A key measure of investor interest in yield-generating crypto activities is the total value locked in marketplaces where much of the lending takes place — so-called DeFi platforms. This measure has declined to just $60 billion from its peak of $182 billion in December last year, according to data from DeFiLlama.

Meanwhile, Bitcoin is trading at $22,351, around 53% off its March peak this year after five consecutive weeks of outflows from Bitcoin and Ethereum ETFs totaling $99 million, according to CoinShares.

Kaspar Hense, a portfolio manager at BlueBay Asset Management, says that’s still too high, and suggests $10,000 would be closer to fair value. Double-digit yields were mainly thanks to distorted real rates when central banks kept borrowing costs anchored near zero, Hense argues.

Still, Inigo Fraser Jenkins, co-head of institutional solutions at AllianceBernstein, said that while the investment case for crypto is harder to make in a high-rate macro environment, institutional investors will still gravitate to it in order to gain experience trading an array of related assets.

“The real importance is seeing crypto as a stepping stone to a broader set of digital assets, in particular tokenized real assets,” Fraser Jenkins said.

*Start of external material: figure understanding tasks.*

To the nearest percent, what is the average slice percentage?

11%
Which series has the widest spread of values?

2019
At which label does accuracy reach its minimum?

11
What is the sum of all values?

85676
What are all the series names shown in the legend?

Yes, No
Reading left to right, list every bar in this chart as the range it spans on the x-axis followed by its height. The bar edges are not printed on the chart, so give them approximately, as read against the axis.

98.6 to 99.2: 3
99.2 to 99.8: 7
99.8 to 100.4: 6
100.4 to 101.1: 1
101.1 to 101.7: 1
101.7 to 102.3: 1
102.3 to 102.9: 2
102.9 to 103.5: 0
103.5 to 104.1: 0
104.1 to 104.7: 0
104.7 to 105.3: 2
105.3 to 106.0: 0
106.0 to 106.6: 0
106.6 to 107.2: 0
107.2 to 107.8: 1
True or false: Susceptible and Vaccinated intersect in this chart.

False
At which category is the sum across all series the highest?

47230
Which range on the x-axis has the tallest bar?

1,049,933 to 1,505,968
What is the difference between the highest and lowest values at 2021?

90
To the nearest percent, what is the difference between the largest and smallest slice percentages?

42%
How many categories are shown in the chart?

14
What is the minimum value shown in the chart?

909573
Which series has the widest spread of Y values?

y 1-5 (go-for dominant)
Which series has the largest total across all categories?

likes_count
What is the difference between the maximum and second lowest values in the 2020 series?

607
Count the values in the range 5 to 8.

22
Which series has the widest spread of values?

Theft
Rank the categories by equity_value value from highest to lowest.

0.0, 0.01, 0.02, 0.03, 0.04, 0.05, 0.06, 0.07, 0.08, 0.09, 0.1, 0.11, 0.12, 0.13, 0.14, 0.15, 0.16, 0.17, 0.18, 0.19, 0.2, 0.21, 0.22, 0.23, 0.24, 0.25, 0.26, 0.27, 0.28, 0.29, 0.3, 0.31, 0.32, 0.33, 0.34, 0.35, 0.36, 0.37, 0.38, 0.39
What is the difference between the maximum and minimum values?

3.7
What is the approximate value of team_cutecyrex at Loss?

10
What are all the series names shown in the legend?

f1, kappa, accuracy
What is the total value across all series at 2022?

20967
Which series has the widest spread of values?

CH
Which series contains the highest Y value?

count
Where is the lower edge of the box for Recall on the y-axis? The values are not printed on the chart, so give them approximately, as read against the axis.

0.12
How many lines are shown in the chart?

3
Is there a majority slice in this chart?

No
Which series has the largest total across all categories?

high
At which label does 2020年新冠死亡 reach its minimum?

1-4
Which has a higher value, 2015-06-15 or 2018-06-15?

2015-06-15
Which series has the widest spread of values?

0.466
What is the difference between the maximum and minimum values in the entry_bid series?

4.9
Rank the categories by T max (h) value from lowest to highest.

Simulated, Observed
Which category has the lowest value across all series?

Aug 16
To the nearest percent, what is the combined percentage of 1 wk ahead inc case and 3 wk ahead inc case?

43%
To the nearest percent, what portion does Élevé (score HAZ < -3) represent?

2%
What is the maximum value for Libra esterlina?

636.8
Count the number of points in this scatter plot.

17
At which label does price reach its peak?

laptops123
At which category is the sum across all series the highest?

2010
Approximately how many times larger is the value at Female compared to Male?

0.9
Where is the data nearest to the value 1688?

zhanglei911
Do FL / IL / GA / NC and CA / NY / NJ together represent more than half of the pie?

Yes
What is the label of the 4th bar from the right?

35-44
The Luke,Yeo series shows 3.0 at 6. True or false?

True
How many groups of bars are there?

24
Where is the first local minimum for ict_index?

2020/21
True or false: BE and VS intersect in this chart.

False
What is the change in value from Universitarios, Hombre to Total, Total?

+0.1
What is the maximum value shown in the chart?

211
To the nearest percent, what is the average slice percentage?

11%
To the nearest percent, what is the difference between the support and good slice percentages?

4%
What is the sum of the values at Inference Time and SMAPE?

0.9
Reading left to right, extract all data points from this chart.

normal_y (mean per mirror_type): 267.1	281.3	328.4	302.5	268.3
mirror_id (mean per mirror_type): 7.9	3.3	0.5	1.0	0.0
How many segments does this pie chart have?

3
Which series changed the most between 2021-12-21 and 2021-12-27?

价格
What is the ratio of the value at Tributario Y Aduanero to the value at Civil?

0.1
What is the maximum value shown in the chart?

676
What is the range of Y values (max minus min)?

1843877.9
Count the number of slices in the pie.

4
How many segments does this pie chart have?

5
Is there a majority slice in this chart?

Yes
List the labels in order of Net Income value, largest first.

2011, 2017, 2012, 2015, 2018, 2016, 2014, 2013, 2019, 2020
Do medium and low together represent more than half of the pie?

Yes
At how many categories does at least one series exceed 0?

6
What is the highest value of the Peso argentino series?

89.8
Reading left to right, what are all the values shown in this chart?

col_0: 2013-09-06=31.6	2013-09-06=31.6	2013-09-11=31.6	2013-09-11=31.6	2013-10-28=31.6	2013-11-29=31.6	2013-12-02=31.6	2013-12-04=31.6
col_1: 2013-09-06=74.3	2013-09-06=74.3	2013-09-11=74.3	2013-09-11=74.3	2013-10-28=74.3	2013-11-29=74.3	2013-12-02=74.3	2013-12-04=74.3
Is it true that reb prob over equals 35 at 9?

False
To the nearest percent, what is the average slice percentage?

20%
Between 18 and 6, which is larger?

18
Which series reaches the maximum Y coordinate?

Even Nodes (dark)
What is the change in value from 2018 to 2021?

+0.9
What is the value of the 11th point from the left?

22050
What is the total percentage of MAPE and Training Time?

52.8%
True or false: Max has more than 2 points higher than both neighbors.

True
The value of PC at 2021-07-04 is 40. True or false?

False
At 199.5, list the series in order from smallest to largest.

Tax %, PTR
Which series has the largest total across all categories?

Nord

Before the recent reversal, crypto had enjoyed exponential growth, even through rollercoaster ups and downs. The post-financial crisis era when central bankers sought to reflate economies via historically low interest rates sent money managers craving returns into ever riskier assets — a windfall for crypto.

“Now the environment is very different,” said Andrew Sheets, chief cross-asset strategist at Morgan Stanley. “A key cross-asset theme has been the shift from a near zero and negative rate environment to one where you can get over 3% on a triple A-rated T-bill that’s guaranteed by the US government. This will have an impact on the performance of assets with no yield such as gold, some tech stocks and crypto.”